FDA and OHRP Issue Guidance Related to Research During the COVID-19 Pandemic

Alerts / April 13, 2020

On April 8, the Office for Human Research Protections (OHRP) released guidance on human subject protections matters related to COVID-19. The guidance should be viewed as recommendations rather than binding requirements. The OHRP encourages researchers to prioritize public health and safety and indicates that it permits flexibility as needed to achieve such goals in the research setting.

In the guidance, the OHRP clarifies that actions taken for public health or clinical purposes are not considered research even where conducted on research subjects. Further, OHRP regulations will not prevent reporting of a research subject’s COVID-19 test results when such reporting is required by federal, state or local laws. OHRP reiterates existing regulations and prior guidance that are particularly relevant during this crisis. Specifically, investigators may implement changes to research protocols prior to review and approval by an institutional review board (IRB) where such changes are necessary to eliminate immediate hazards to research subjects. Proposed changes for previously approved research may be submitted to IRBs at any time, and such IRB review may occur through an expedited procedure.

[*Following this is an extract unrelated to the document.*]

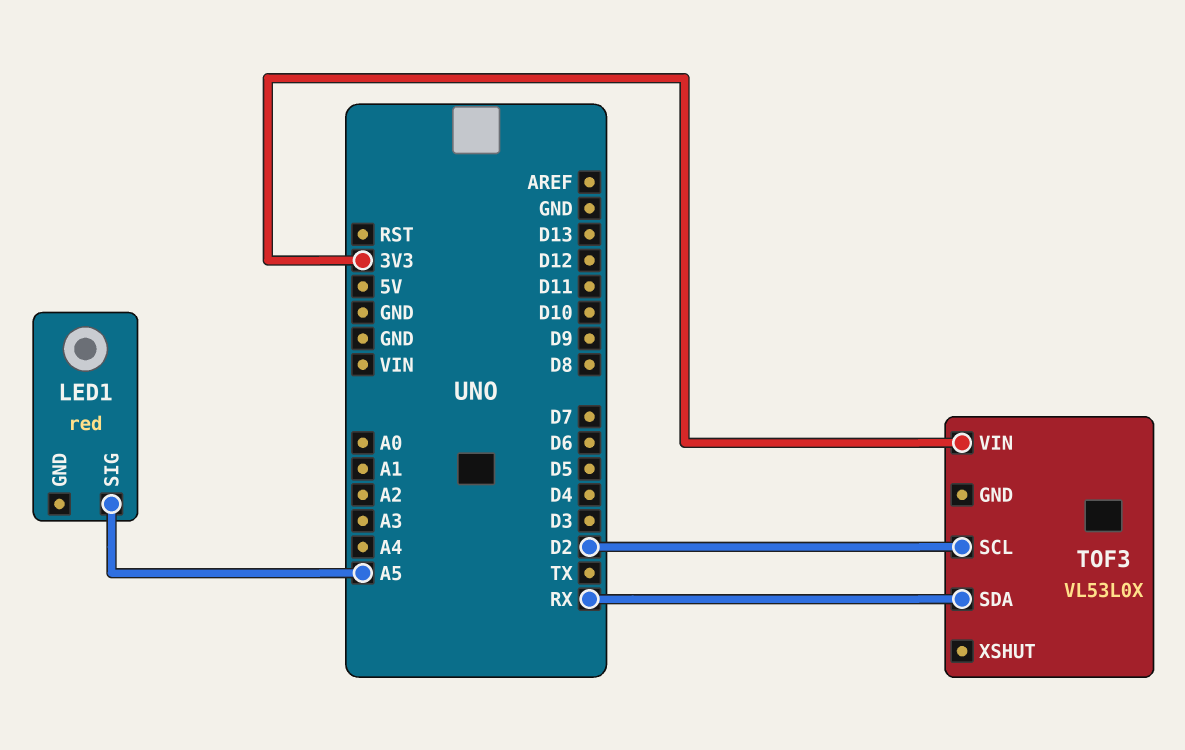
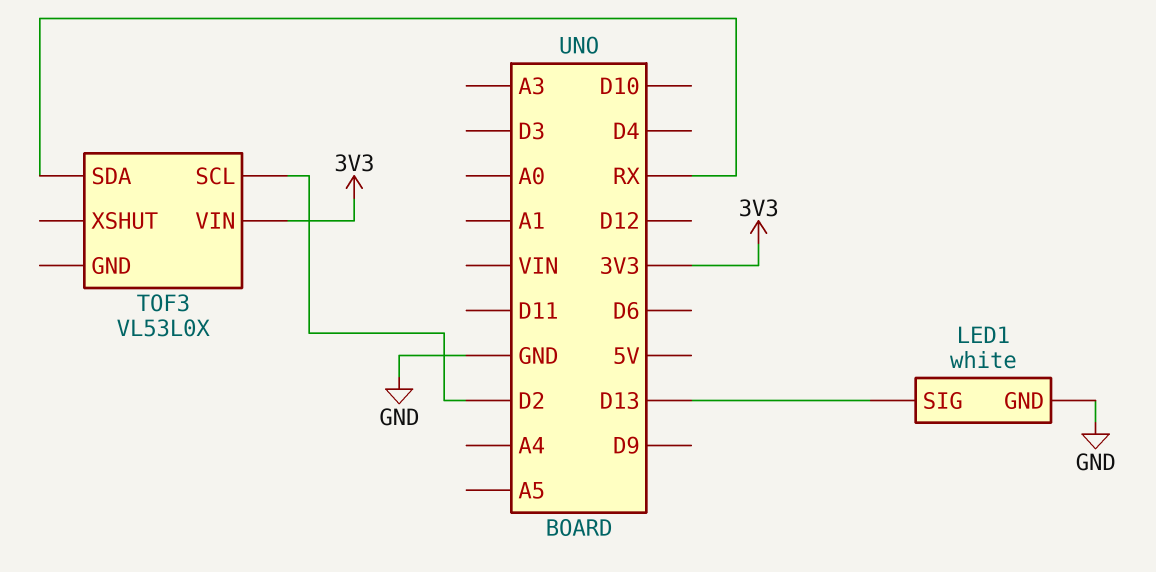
LED1: red -> white
LED1 pin GND: none -> GND
LED1 pin SIG: A5 -> D13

The OHRP’s guidance is consistent with the U.S. Food and Drug Administration’s (FDA) March 18 Guidance on Conduct of Clinical Trials of Medical Products During the COVID-19 Pandemic. In its guidance, the FDA recognizes that potentially unavoidable deviations from trial protocols may be necessary to maintain the safety of study participants and providers, and has provided recommendations on how to implement such deviations while minimizing risks to trial integrity. For on-going trials, the FDA has stressed that ensuring the safety of subjects is of paramount importance. The FDA asked sponsors to consider whether to continue trial recruitment or the use of the investigational drug or device and whether the use of virtual visits, remote monitoring or other distance alternatives could be safely adopted. If it is determined that changes to protocol or an investigational plan are necessary to protect the safety of research participants, these changes may be implemented without IRB approval or before filing an amendment to the IND or IDE. However, IRB submission is required as soon as possible after implementation.

Sponsors and clinical investigators should document how restrictions related to COVID-19 led to the changes in study conduct, note the duration of those changes, and indicate which, and how, subjects were impacted. The FDA recommends capturing subject-specific information in the case report form explaining the basis of the missing data, including the relationship to COVID-19.

Generally, the FDA recommends that sponsors, clinical investigators and IRBs establish or revise policies and procedures to describe approaches used to protect participants and manage study conduct during possible disruption of the study as a result of COVID-19 control measures at study sites. If COVID-19 screening procedures are mandated by the healthcare system where the clinical trial is being conducted, these screenings (even if performed during study visits) do not need to be reported as an amendment to the protocol unless the sponsor is incorporating the data collected as part of a new research objective.